Many of you have asked what it’s like to write a book. G talked a little bit about our experience when she let the cat out of the bag a few weeks ago.
We thought we would share a little more about what the process of simply deciding to write a book was like for us. It’s a little like you might imagine. I liken it to throwing darts…blind folded. Sometimes we hit the board, but a lot of those beginning months felt like total misses. The one thing we had going for us was that we were already writing 5 days a week so the writing part wasn’t completely foreign. The hard part was that we were already writing 5 days a week and what else do we have to talk about?
Let me start at the beginning though. G and I had been wanting to write a book for quite some time.
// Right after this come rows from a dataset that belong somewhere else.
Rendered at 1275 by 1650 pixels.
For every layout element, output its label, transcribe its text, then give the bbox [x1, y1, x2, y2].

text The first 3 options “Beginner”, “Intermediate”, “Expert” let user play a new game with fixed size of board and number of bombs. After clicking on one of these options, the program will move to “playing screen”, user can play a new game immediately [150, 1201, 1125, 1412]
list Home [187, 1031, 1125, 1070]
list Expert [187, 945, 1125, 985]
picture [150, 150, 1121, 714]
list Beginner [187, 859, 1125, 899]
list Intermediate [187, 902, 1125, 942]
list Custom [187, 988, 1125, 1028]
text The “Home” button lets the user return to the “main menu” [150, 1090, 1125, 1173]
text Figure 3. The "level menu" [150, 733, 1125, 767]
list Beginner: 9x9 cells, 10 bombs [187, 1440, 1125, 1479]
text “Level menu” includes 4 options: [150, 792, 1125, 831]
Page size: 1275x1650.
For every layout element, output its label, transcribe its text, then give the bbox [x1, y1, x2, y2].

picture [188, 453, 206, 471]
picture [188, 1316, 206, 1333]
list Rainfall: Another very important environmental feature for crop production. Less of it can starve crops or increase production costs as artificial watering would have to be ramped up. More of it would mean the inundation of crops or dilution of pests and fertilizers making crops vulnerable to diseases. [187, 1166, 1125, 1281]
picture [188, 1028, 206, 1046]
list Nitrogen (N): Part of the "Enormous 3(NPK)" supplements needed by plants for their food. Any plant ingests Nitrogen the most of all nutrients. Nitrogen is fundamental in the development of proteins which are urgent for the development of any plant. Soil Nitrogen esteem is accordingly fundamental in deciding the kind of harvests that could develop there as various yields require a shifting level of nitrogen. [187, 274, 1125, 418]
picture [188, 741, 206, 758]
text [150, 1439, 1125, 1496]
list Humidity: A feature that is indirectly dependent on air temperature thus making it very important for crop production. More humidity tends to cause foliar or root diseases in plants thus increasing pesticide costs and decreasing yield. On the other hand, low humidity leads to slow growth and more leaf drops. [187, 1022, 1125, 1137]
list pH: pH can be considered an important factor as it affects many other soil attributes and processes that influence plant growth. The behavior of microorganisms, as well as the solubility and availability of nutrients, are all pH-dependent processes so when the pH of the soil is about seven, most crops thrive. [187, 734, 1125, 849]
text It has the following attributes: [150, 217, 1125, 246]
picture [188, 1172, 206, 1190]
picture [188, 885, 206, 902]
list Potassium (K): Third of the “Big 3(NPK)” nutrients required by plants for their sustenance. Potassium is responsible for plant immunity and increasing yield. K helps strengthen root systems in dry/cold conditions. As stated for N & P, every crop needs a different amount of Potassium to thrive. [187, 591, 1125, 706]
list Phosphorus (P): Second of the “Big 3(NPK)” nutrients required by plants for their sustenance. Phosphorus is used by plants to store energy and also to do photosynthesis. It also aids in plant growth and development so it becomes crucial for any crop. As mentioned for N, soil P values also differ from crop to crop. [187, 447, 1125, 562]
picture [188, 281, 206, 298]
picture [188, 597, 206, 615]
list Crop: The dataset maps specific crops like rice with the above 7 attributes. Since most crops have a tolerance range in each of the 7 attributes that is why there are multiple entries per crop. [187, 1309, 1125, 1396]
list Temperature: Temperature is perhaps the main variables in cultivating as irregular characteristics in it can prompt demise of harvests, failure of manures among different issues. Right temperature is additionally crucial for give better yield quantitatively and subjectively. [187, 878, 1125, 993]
It had been sitting on our buckets lists just staring at us for years. When we began our blog back in 2013 it was a jumping point. We knew we had to start somewhere and blogging seemed like the best avenue to work on our skills while also testing our ability to write more than a few pages. Hitting publish on that first blog was scary. What if the world or, in our case, the five people we told we were writing a blog, didn’t like it? What if nobody read it?
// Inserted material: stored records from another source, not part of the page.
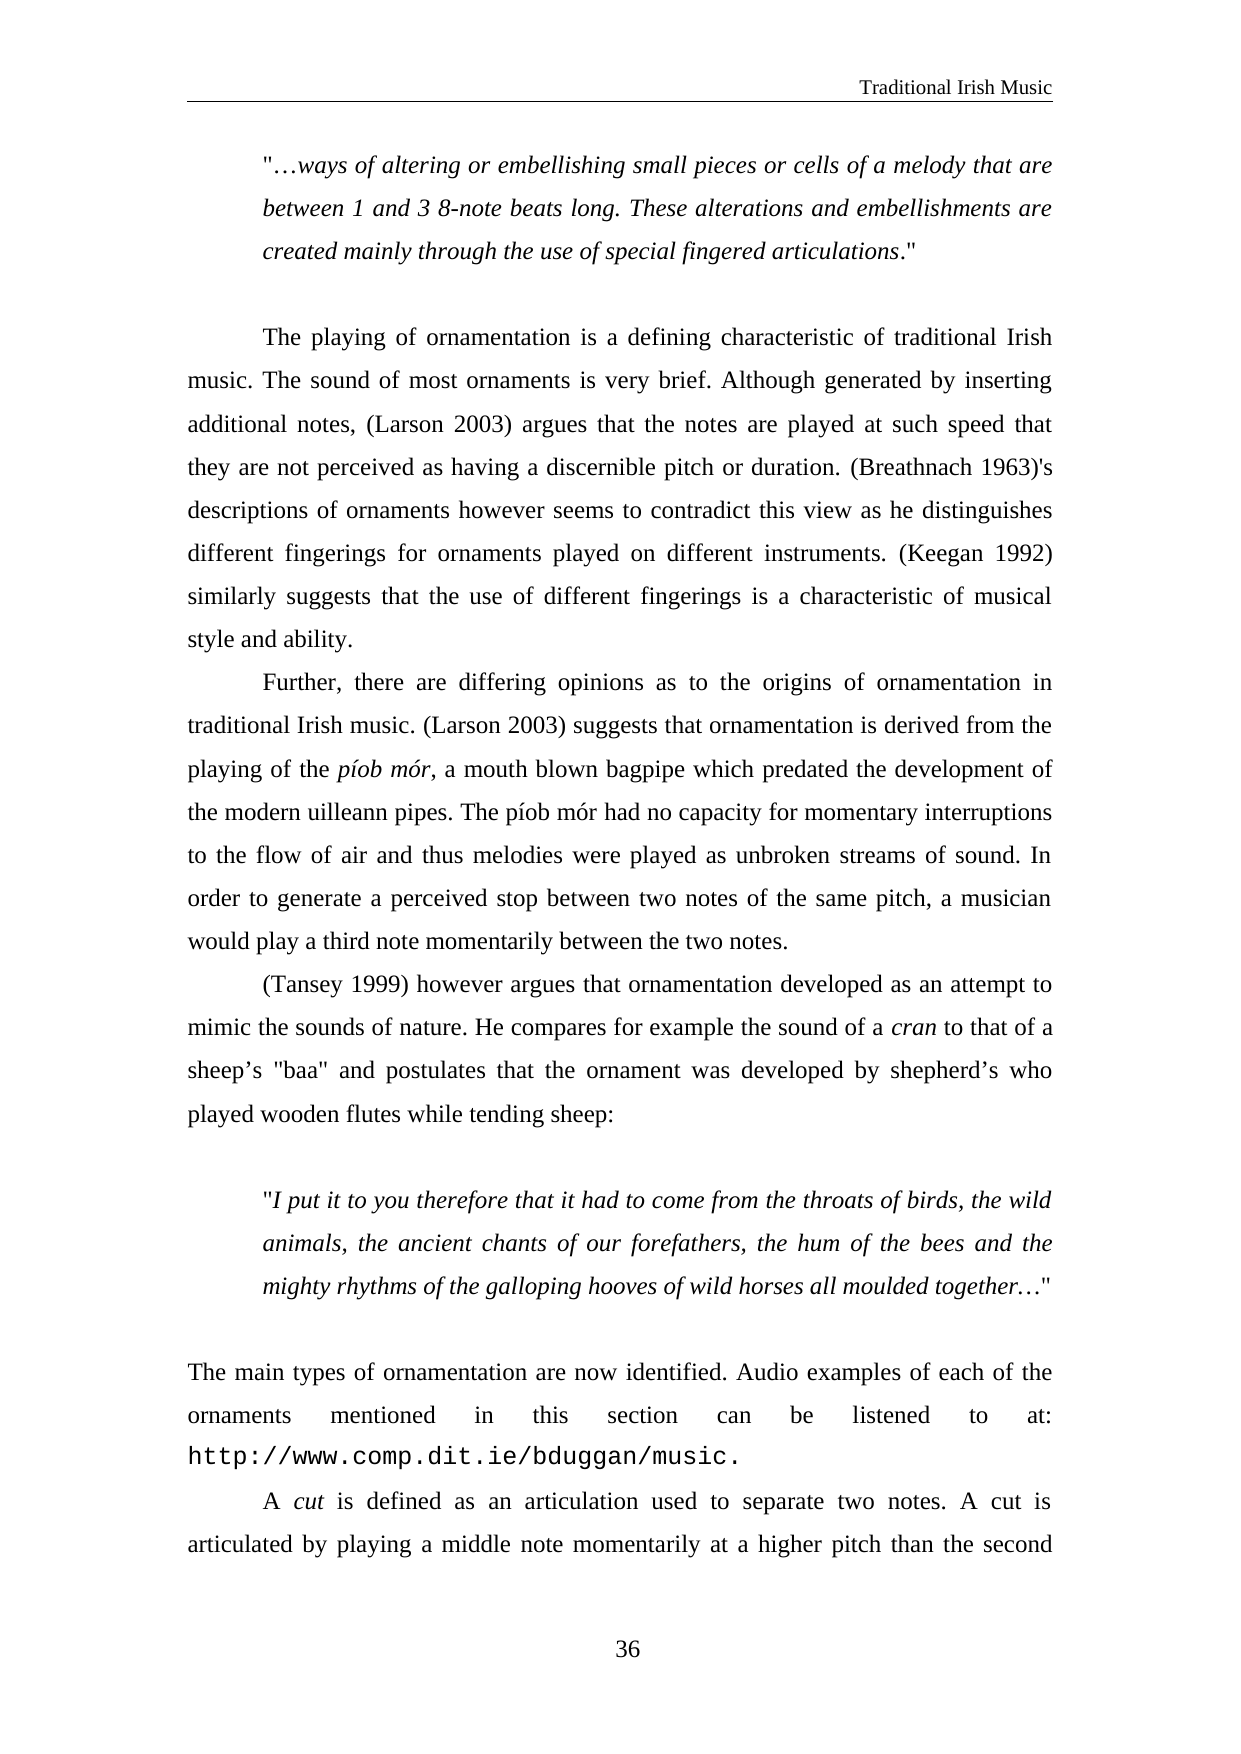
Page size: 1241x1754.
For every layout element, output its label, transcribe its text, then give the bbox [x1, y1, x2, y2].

text The main types of ornamentation are now identified. Audio examples of each of the ornaments mentioned in this section can be listened to at: http://www.comp.dit.ie/bduggan/music. [187, 1357, 1053, 1472]
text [187, 1486, 1053, 1558]
text The playing of ornamentation is a defining characteristic of traditional Irish music. The sound of most ornaments is very brief. Although generated by inserting additional notes, (Larson 2003) argues that the notes are played at such speed that they are not perceived as having a discernible pitch or duration. (Breathnach 1963)'s descriptions of ornaments however seems to contradict this view as he distinguishes different fingerings for ornaments played on different instruments. (Keegan 1992) similarly suggests that the use of different fingerings is a characteristic of musical style and ability. [187, 322, 1053, 653]
text Further, there are differing opinions as to the origins of ornamentation in traditional Irish music. (Larson 2003) suggests that ornamentation is derived from the playing of the píob mór, a mouth blown bagpipe which predated the development of the modern uilleann pipes. The píob mór had no capacity for momentary interruptions to the flow of air and thus melodies were played as unbroken streams of sound. In order to generate a perceived stop between two notes of the same pitch, a musician would play a third note momentarily between the two notes. [187, 667, 1053, 955]
text "I put it to you therefore that it had to come from the throats of birds, the wild animals, the ancient chants of our forefathers, the hum of the bees and the mighty rhythms of the galloping hooves of wild horses all moulded together…" [262, 1185, 1053, 1300]
text "…ways of altering or embellishing small pieces or cells of a melody that are between 1 and 3 8-note beats long. These alterations and embellishments are created mainly through the use of special fingered articulations." [262, 150, 1053, 265]
text (Tansey 1999) however argues that ornamentation developed as an attempt to mimic the sounds of nature. He compares for example the sound of a cran to that of a sheep’s "baa" and postulates that the ornament was developed by shepherd’s who played wooden flutes while tending sheep: [187, 969, 1053, 1127]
You can imagine that the prospect of writing a book brought on a fear that was exponentially greater. We wrangled in that giant abyss of fear for awhile and then G called one day and said she knew someone who was a book editor that might be able to help us move forward. I can still remember that phone call and how anxious I felt. We were literally deciding whether we were going to go for it. We kept saying, “So, we are doing this? Are you sure? Yes, let’s do it.” This went on for several rounds before G said she was calling the book editor and leaving a message before we could change our minds.

Later, that same week we met with Heather who soon became way more than an editor to us. As we say in our acknowledgements, we would still be emailing each other funny stories if it wasn’t for Heather. She skillfully and patiently helped us get from point A to point Z. She was there for us when we didn’t know what to write and couldn’t write. There were many days when we were getting ready to meet with her that we had no idea what we were even going to discuss because we were stuck and without fail Heather would have a list of things for us to accomplish and by the end of the call we would have renewed enthusiasm for our project.
Getting started with anything is difficult and writing a book proved no less daunting. We began this process in what seemed like a good time in our lives. We soon realized there is never a good time to start anything; a job, a new workout routine, and definitely not a big project. If it’s important to you though, you forge on through those trying times until one day you wake up and you have made it to the other side. I couldn’t have done it without G and that is my takeaway from this experience. If you are going to start something big, make sure you have someone else in your corner because some days you are going to want to quit. You need that other person there to help pick you up or, in our case, someone who will say, “put on your big girl pants and get going you big sissy!”